В 70-х сложился блестящий творческий союз Горина с режиссером Марком Захаровым, возглавившим и, по сути, создавшим знаменитый театр «Ленком». Именно здесь, в «Ленкоме», Захаров поставил лучшие пьесы Горина – «Тиль», «Королевские игры», «Поминальная молитва». «Нам с Гориным отлично работалось вместе, – вспоминал Марк Захаров. – Он, как никто из современных драматургов, тонко чувствовал саму природу театра. Конечно, у нас не обходилось без творческих споров, иной раз достаточно бурных, но, в конечном счете, именно в этих спорах рождалась истина, рождался спектакль».

Творческий тандем Горина с Захаровым перекинулся с театральных подмостков в кинематограф и создал такие шедевры, как «Тот самый Мюнхгаузен», «Формула любви», «Дом, который построил Свифт», «Убить дракона». Но в кино Горин работал не только с Захаровым: вместе с Аркадием Хайтом он написал сценарий к лирической комедии «Мой нежно любимый детектив», а над сценарием к фильму «О бедном гусаре замолвите слово...» он работал с Эльдаром Рязановым.

К началу 80-х популярность Горина приобрела международный масштаб. Однажды ему позвонили из сирийского посольства.
– У нас в Дамаске, – почтительно сказал ему какой-то деятель сирийской культуры, – состоится премьера вашей пьесы. Я уполномочен пригласить вас. Вы окажете нам честь.
– За чем же дело стало? – спросил драматург. – Я готов и с удовольствием.
– Я заполняю тут на вас анкету, – пояснил невидимый собеседник. – Знаю ваше имя и фамилию, а отчество, простите, не знаю.
– Очень простое отчество, – бодро ответил Горин, – Израилевич.
С полминуты в трубке висело тяжкое молчание, после чего уныло скисший голос собеседника сказал:
– Ну, всё равно приезжайте.

Сам Горин своей лучшей пьесой считал «Поминальную молитву», написанную по мотивам «Тевье-молочника» Шолом-Алейхема. «Пьеса появилась в тот момент, – рассказывал Горин, – когда страсти по национальному вопросу обострились до такой степени, что получилось, будто мы специально сделали спектакль, чтобы осмыслить выселение евреев в начале века, разделение деревень на русские, украинские, еврейские.

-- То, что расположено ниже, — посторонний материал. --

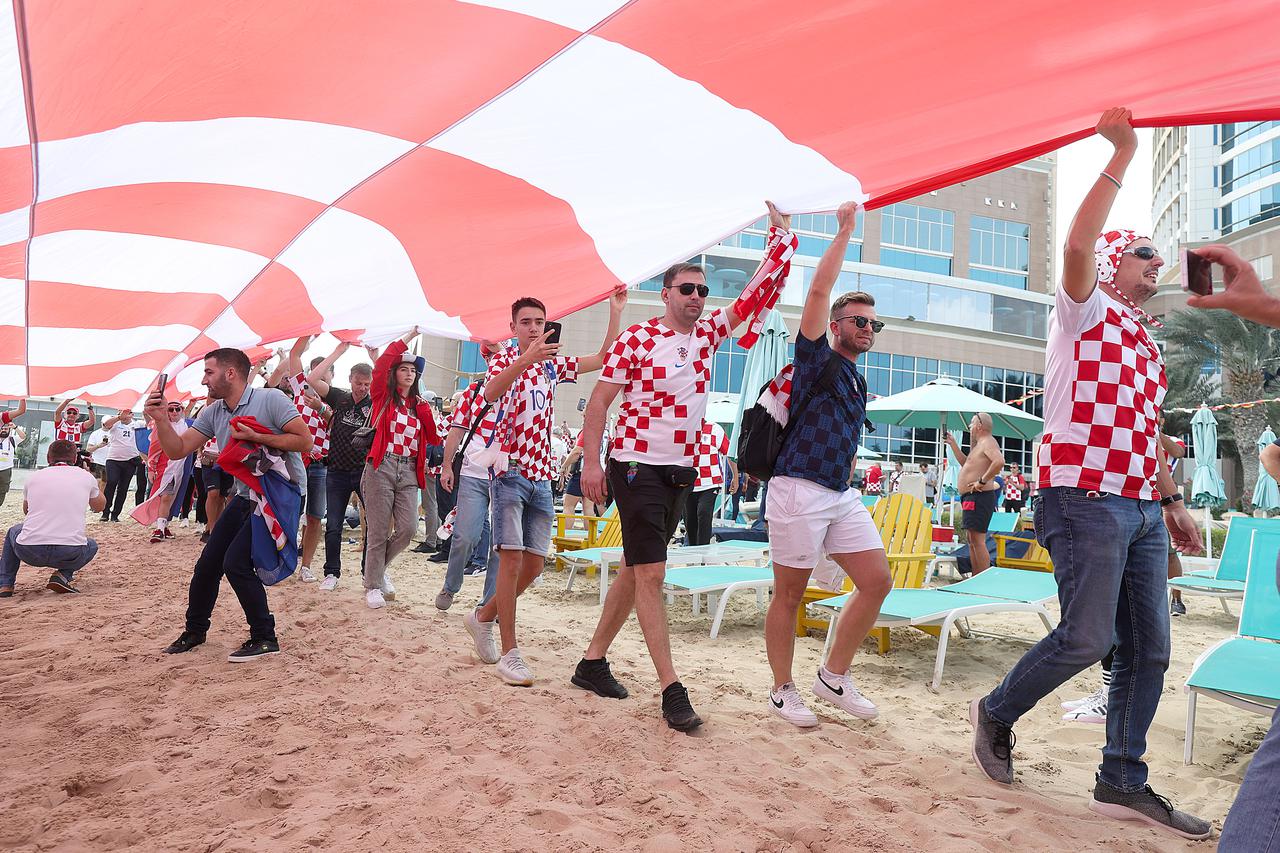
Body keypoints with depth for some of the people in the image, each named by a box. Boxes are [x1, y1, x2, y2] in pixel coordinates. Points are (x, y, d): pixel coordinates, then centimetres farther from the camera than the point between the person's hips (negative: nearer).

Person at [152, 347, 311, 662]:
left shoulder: (270, 399, -18)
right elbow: (177, 450, 2)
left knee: (236, 563, -15)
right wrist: (160, 418, -13)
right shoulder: (212, 412, 4)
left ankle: (265, 638, 1)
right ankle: (194, 630, 30)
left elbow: (304, 441, -22)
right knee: (208, 562, 8)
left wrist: (256, 437, -23)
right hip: (245, 495, 8)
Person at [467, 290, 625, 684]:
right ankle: (510, 653, -7)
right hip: (510, 471, -6)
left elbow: (603, 359, 14)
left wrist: (615, 312, 7)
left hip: (542, 475, 6)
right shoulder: (504, 359, 0)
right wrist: (525, 359, -38)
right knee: (512, 556, -12)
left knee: (535, 562, 7)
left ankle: (485, 615, 29)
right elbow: (490, 393, -23)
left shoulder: (553, 364, 16)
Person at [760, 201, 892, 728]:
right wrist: (845, 233, -10)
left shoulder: (857, 382, 20)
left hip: (842, 494, 8)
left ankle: (834, 676, 15)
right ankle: (782, 691, 15)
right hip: (799, 489, -8)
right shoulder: (817, 359, -1)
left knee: (877, 581, 2)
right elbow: (819, 291, -14)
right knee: (789, 595, 1)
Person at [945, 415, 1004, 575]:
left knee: (977, 540, -14)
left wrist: (982, 481, -25)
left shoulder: (988, 442, -11)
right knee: (971, 539, 14)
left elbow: (999, 461, -29)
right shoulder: (980, 444, 21)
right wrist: (953, 444, 28)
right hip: (971, 497, 11)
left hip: (979, 496, -11)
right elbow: (966, 463, 33)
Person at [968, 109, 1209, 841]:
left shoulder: (1145, 341, 24)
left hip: (1140, 507, 8)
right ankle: (997, 713, 14)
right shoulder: (1085, 310, 1)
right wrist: (1124, 153, -15)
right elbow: (1078, 245, -20)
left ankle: (1124, 782, 18)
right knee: (1087, 638, -9)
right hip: (1085, 498, -8)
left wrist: (1172, 502, 19)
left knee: (1149, 649, 7)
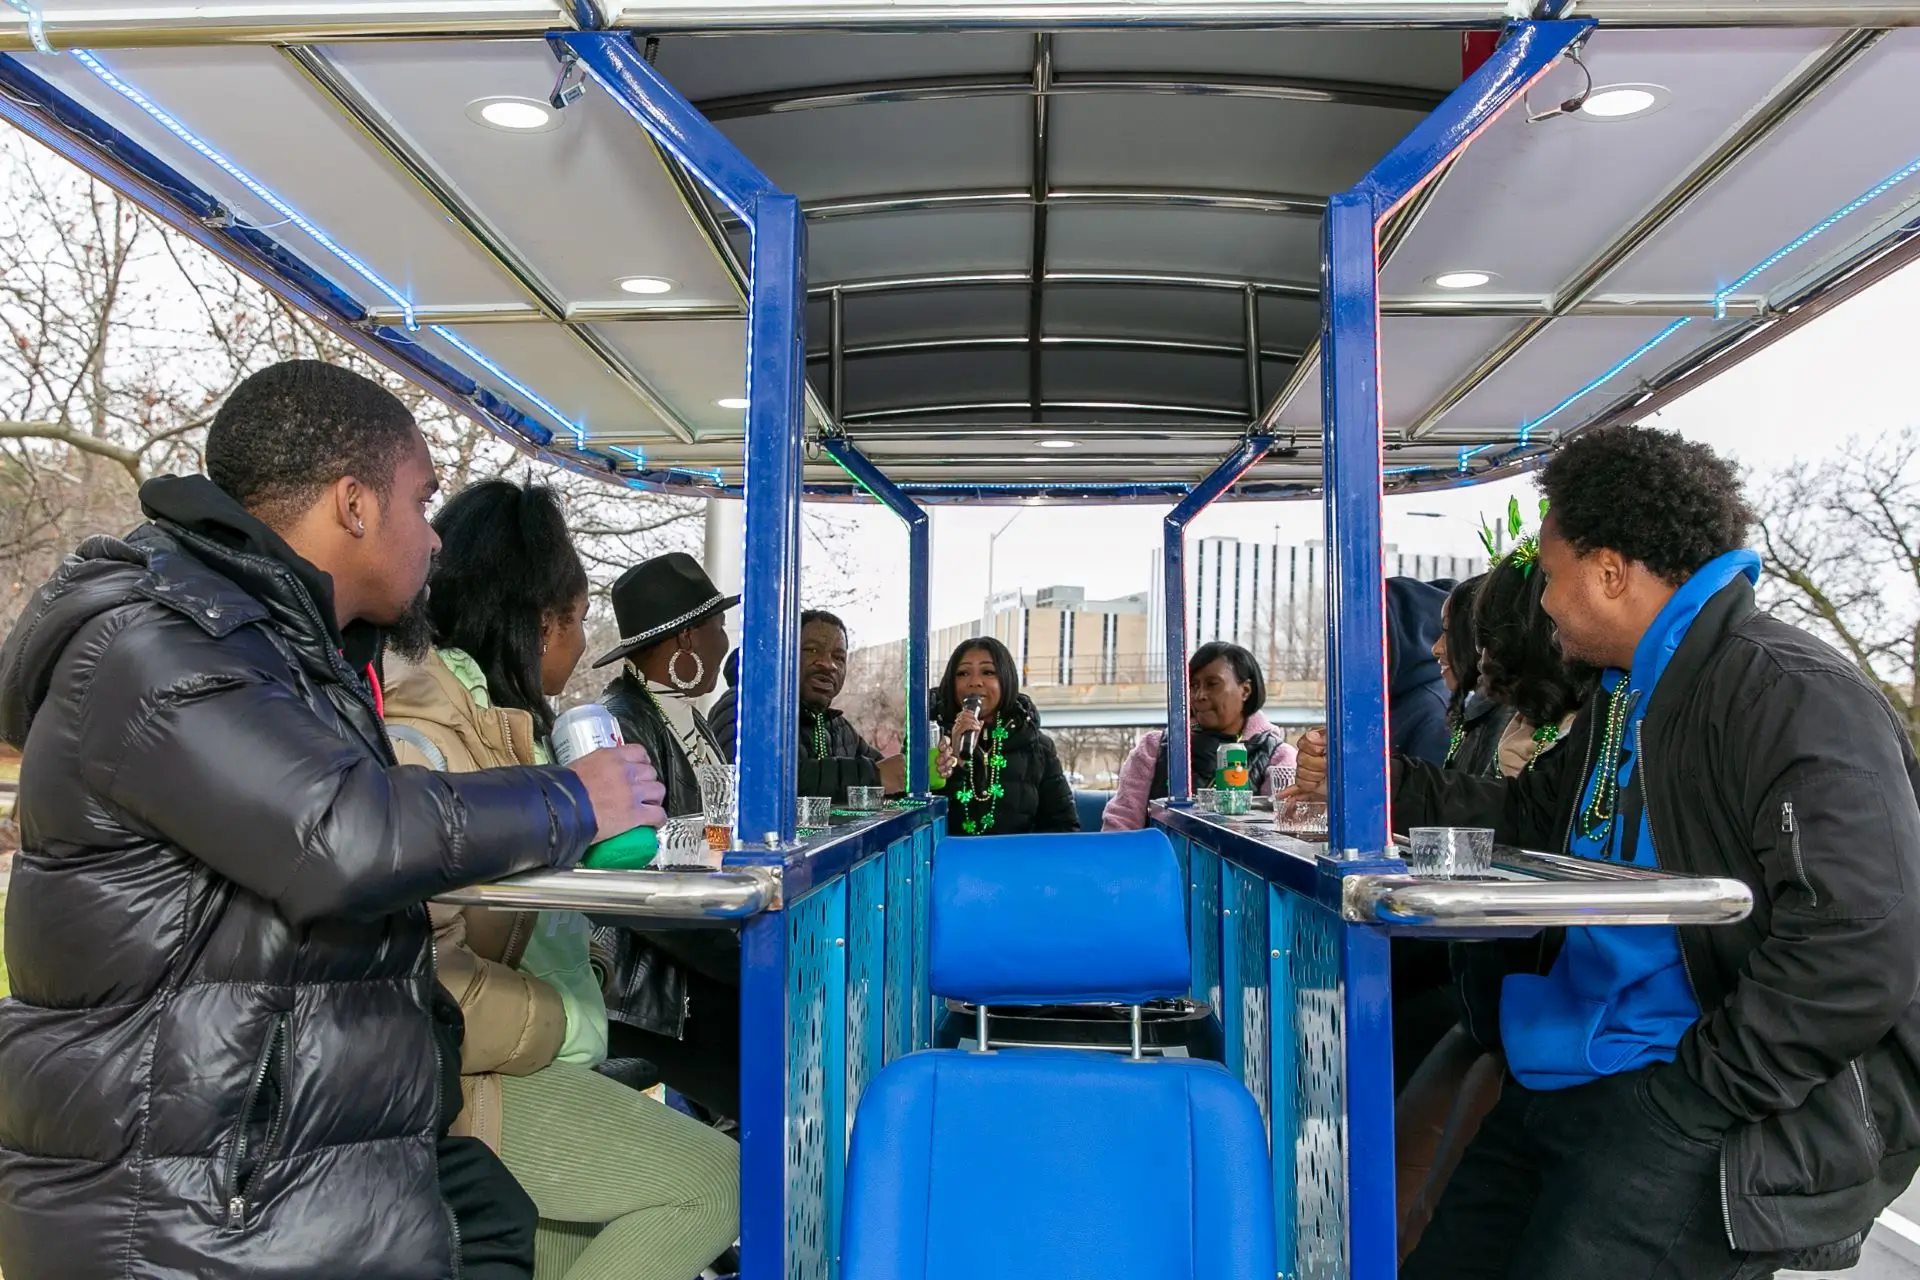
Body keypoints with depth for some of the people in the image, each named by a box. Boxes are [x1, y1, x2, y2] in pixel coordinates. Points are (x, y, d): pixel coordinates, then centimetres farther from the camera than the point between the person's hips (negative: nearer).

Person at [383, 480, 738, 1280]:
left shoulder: (498, 714, 10)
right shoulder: (425, 735, -22)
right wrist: (562, 1023, -20)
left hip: (522, 1060, 10)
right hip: (454, 1080, -10)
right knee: (710, 1183, -10)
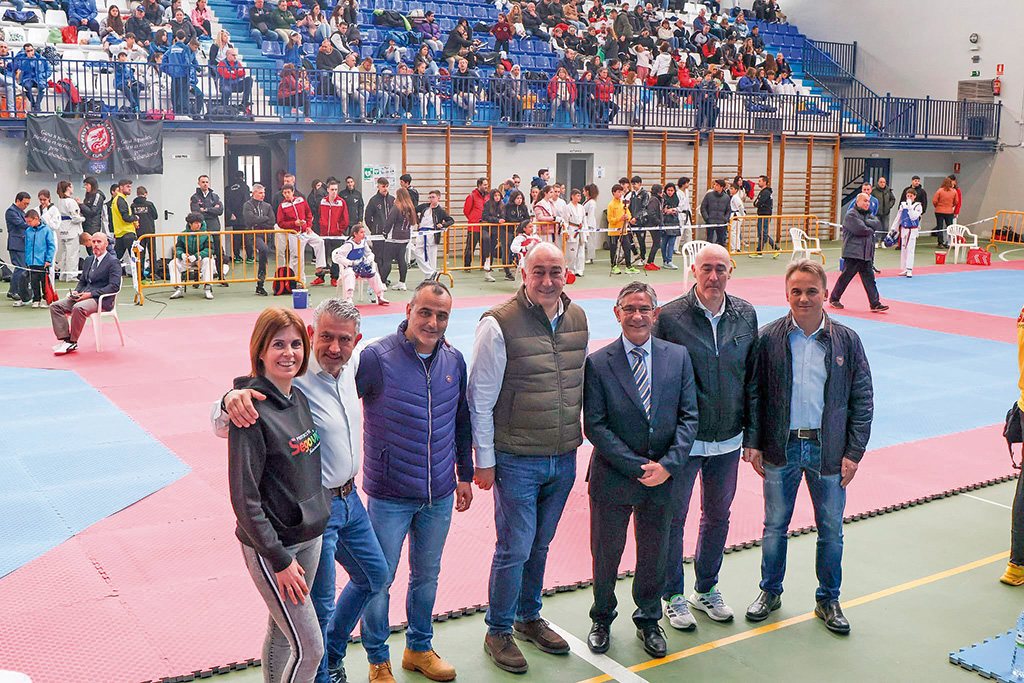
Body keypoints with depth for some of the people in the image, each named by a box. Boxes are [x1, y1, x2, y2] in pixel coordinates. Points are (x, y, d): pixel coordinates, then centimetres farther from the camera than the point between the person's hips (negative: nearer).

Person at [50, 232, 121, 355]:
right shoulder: (89, 260, 20)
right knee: (55, 306, -8)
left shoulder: (113, 262, -5)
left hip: (102, 300, -8)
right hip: (84, 296, 8)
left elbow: (114, 286, -15)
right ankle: (64, 339, -14)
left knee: (78, 308, -35)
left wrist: (91, 294, -18)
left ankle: (72, 342, -21)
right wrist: (76, 292, 2)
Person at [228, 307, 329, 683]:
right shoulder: (252, 412, -20)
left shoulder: (299, 397, 4)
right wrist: (280, 560, -18)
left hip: (310, 536, 7)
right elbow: (244, 498, -20)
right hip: (271, 545, -7)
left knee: (281, 633, 19)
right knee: (309, 648, -1)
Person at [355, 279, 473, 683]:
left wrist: (465, 474, 17)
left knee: (427, 575, 20)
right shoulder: (376, 358, -15)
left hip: (440, 496, 5)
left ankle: (419, 648, 41)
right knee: (379, 580, 8)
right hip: (389, 497, -4)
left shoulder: (454, 361, 2)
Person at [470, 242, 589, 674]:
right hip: (517, 460, -5)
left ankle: (528, 617, 37)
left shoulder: (577, 319, 4)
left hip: (564, 459, 5)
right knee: (514, 549, 2)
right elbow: (480, 399, -9)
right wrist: (484, 460, -8)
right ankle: (498, 632, 21)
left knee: (540, 545, 17)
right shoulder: (499, 324, -14)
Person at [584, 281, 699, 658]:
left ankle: (648, 620, 39)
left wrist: (668, 464, -13)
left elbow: (689, 416, -1)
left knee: (654, 556, 16)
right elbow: (595, 426, -11)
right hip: (612, 479, -2)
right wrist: (638, 466, -16)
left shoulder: (678, 356, 1)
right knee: (605, 556, 13)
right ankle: (602, 620, 38)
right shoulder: (597, 363, -8)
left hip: (663, 478, 2)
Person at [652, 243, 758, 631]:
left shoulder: (746, 316, 1)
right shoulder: (669, 317, -11)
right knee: (673, 518, 7)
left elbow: (752, 378, 8)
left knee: (718, 515, 17)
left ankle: (707, 589, 36)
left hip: (728, 439, 4)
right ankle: (673, 596, 25)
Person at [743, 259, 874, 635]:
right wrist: (753, 443, -2)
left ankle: (828, 600, 28)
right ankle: (770, 591, 31)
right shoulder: (768, 338, -3)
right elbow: (754, 394, 3)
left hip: (828, 451, 0)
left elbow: (862, 400, 2)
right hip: (780, 449, 0)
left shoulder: (846, 340, -2)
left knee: (831, 530, 10)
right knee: (775, 525, 12)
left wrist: (854, 452, -2)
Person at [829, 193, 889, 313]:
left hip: (866, 253, 7)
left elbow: (878, 225, 2)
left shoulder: (868, 215, 18)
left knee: (869, 278, 4)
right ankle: (834, 299, 15)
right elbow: (860, 230, -20)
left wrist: (865, 222, -9)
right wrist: (871, 230, -2)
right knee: (846, 276, -1)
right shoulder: (851, 215, -8)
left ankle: (875, 304, 3)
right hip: (853, 252, -7)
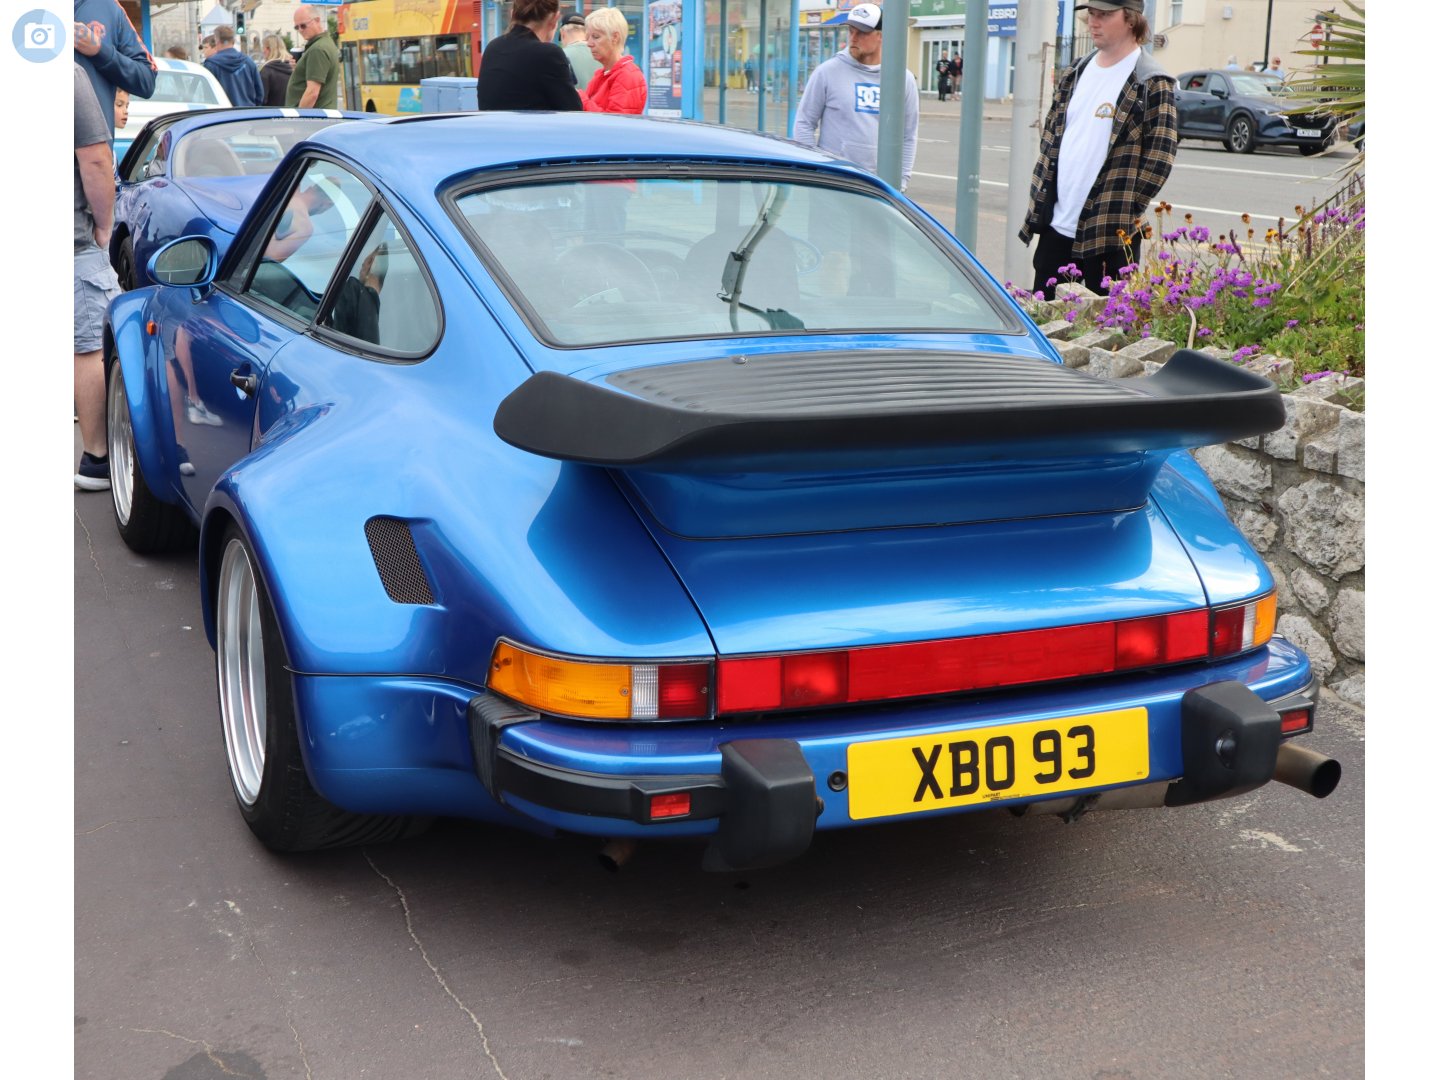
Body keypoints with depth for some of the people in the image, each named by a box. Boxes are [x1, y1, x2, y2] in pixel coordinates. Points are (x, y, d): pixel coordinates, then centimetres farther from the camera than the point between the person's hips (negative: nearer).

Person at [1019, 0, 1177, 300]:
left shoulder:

А главную роль – Тевье – играл абсолютно русский человек, Евгений Павлович Леонов. Актеры играли без характерных еврейских интонаций, акцента и бород. На сцене было два настоящих хора – русской православной церкви и синагоги. И от этого звучала настоящая боль двух народов – и Б-г, к которому они стремятся. Потому что, как говорится, Б-г един, только дороги к нему разные. Зал плакал и приходил в отчаяние».

В день похорон Горина из печати вышел сигнальный экземпляр шестого тома «Антологии сатиры и юмора России ХХ века», в которую вошло всё лучшее, что было написано драматургом за всю жизнь, в том числе и последняя пьеса «Шут Балакирев». Свои пьесы сам Горин называл комическими фантазиями. Люди в них и смешны, и трагичны. Кажется, что Григорий Горин сам обладал чертами многих своих героев – такой же добрый, как сказочник из «Обыкновенного чуда», такой же правдивый, как Мюнхгаузен. В его уста Горин вложил слова, бывшие девизом всей его жизни: «Я понял, в чем ваша беда. Вы слишком серьезны. Умное лицо – это еще не признак ума, господа! Все глупости на земле делаются именно с этим выражением лица. Улыбайтесь, господа, улыбайтесь».